Ludwig Luthardt dari Natural History Museum menyebut kemiripan itu terlihat jelas. Namun, para ilmuwan tetap berhati-hati karena kesamaan bentuk tidak otomatis berarti spesimen itu adalah nenek moyang langsung ganja yang dikenal sekarang.

Asal-usul yang tidak sesederhana dugaan lama

Temuan dari Jerman juga membuat dugaan lama soal asal cannabis modern ikut dipertanyakan. Selama ini, Cannabis sativa dan Cannabis indica kerap dikaitkan dengan dataran tinggi Tibet atau wilayah pegunungan Himalaya dalam berbagai kajian awal.

Kajian terhadap fosil tersebut membuka kemungkinan bahwa peta evolusi genus Cannabis lebih luas dari perkiraan sebelumnya. Luthardt bahkan menilai spesimen itu kemungkinan berasal dari spesies berbeda, bukan bentuk langsung dari tanaman modern yang kini dikenal.

Hubungan panjang dengan manusia

Salah satu bagian paling penting dari temuan ini adalah dugaan bahwa manusia sudah membiakkan ganja sejak Zaman Batu. Ilmuwan menyebut Cannabis sativa dan Cannabis indica yang ada saat ini merupakan hasil domestikasi dan pembiakan selektif oleh manusia.

Dengan kata lain, tanaman “asli” yang menjadi dasar proses itu disebut sudah tidak ada lagi. Hal ini membuat hubungan manusia dengan cannabis tampak sangat panjang, jauh sebelum tanaman tersebut masuk ke pembahasan modern.

Apa yang belum bisa dipastikan dari fosil ini

Meski berumur sangat tua, fosil itu belum bisa menjawab semua pertanyaan tentang sifat tanaman purba tersebut. Para peneliti belum dapat memastikan apakah cannabis pada masa itu memiliki kandungan psikotropika seperti ganja modern.

Kendalanya ada pada trichome, struktur pada tanaman modern yang menyimpan THC. Struktur itu tidak bisa diamati dari fosil, sehingga ilmuwan belum berani menyimpulkan apakah cannabis purba memiliki efek yang sama dengan tanaman masa kini.

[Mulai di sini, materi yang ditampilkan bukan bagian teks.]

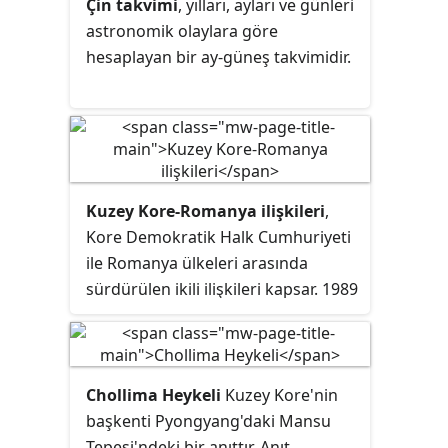
altındaki gençler, daha büyük Koreli
Çin takvimi
, yılları, ayları ve günleri
Çocuk Birliğinin bir parçası olan
astronomik olaylara göre
Genç Öncü Kolorduna katılabilir.
hesaplayan bir ay-güneş takvimidir.
Eski Sovyetler Birliği'nde
Komsomol'dan modellenen örgüt,
ev hanımı olmak isteyip Sosyalist
Kadınlar Birliği'ne transfer edilen
evli kadınlar dışında, 15-30 yaşları
arasında parti üyeliği olmayan tüm
Kuzey Kore-Romanya ilişkileri
,
Kuzey Korelileri içeriyor.
Kore Demokratik Halk Cumhuriyeti
ile Romanya ülkeleri arasında
sürdürülen ikili ilişkileri kapsar. 1989
Aralık ayında yer almış Romanya
Devrimi'nden beri iki ülke
arasındaki ilişkiler ancak sınırlı
oranda sürdürülmüştür. Bu ikili
Chollima Heykeli
Kuzey Kore'nin
ilişkiler ilk olarak 26 Ekim 1948
başkenti Pyongyang'daki Mansu
tarihinde, yani Romanya'nın Doğu
Tepesi'ndeki bir anıttır. Anıt,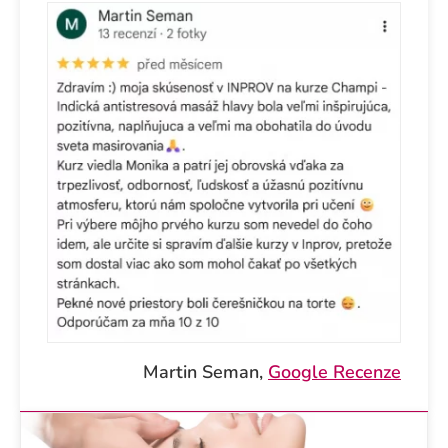
Martin Seman,
Google Recenze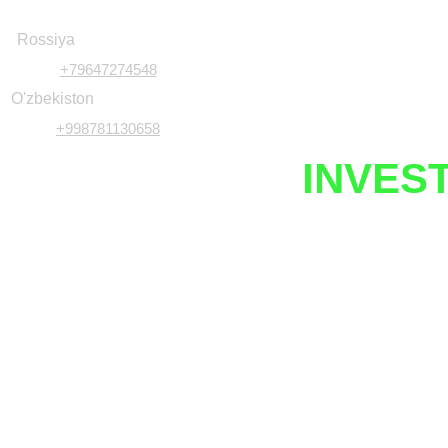
Rossiya
+79647274548
O'zbekiston
+998781130658
UZNETIX
INVES
Javobgarlikdan voz kechish
Investitsiya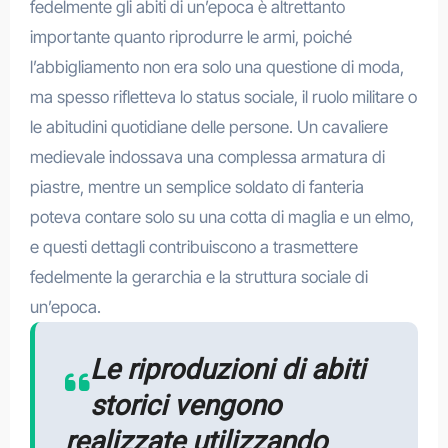
fedelmente gli abiti di un’epoca è altrettanto
importante quanto riprodurre le armi, poiché
l’abbigliamento non era solo una questione di moda,
ma spesso rifletteva lo status sociale, il ruolo militare o
le abitudini quotidiane delle persone. Un cavaliere
medievale indossava una complessa armatura di
piastre, mentre un semplice soldato di fanteria
poteva contare solo su una cotta di maglia e un elmo,
e questi dettagli contribuiscono a trasmettere
fedelmente la gerarchia e la struttura sociale di
un’epoca.
Le riproduzioni di abiti
storici vengono
realizzate utilizzando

Mengapa temuan ini penting bagi sejarah tanaman

Temuan fosil ini memperkuat pandangan bahwa sejarah cannabis jauh lebih kompleks daripada yang selama ini dibayangkan. Fakta bahwa famili Cannbaceae sudah ada sejak era Cretaceous, sekitar 90 juta tahun lalu, membuat keberadaan genus Cannabis yang sangat tua terasa lebih masuk akal.

Meski begitu, perjalanan ilmiahnya masih panjang karena lokasi fosil tidak mudah diakses dan riset terhadap flora dari masa tersebut juga masih terbatas. Karena itu, fosil dari Jerman menjadi petunjuk penting bahwa asal-usul ganja tidak bisa dipersempit hanya pada satu lokasi atau satu periode tertentu.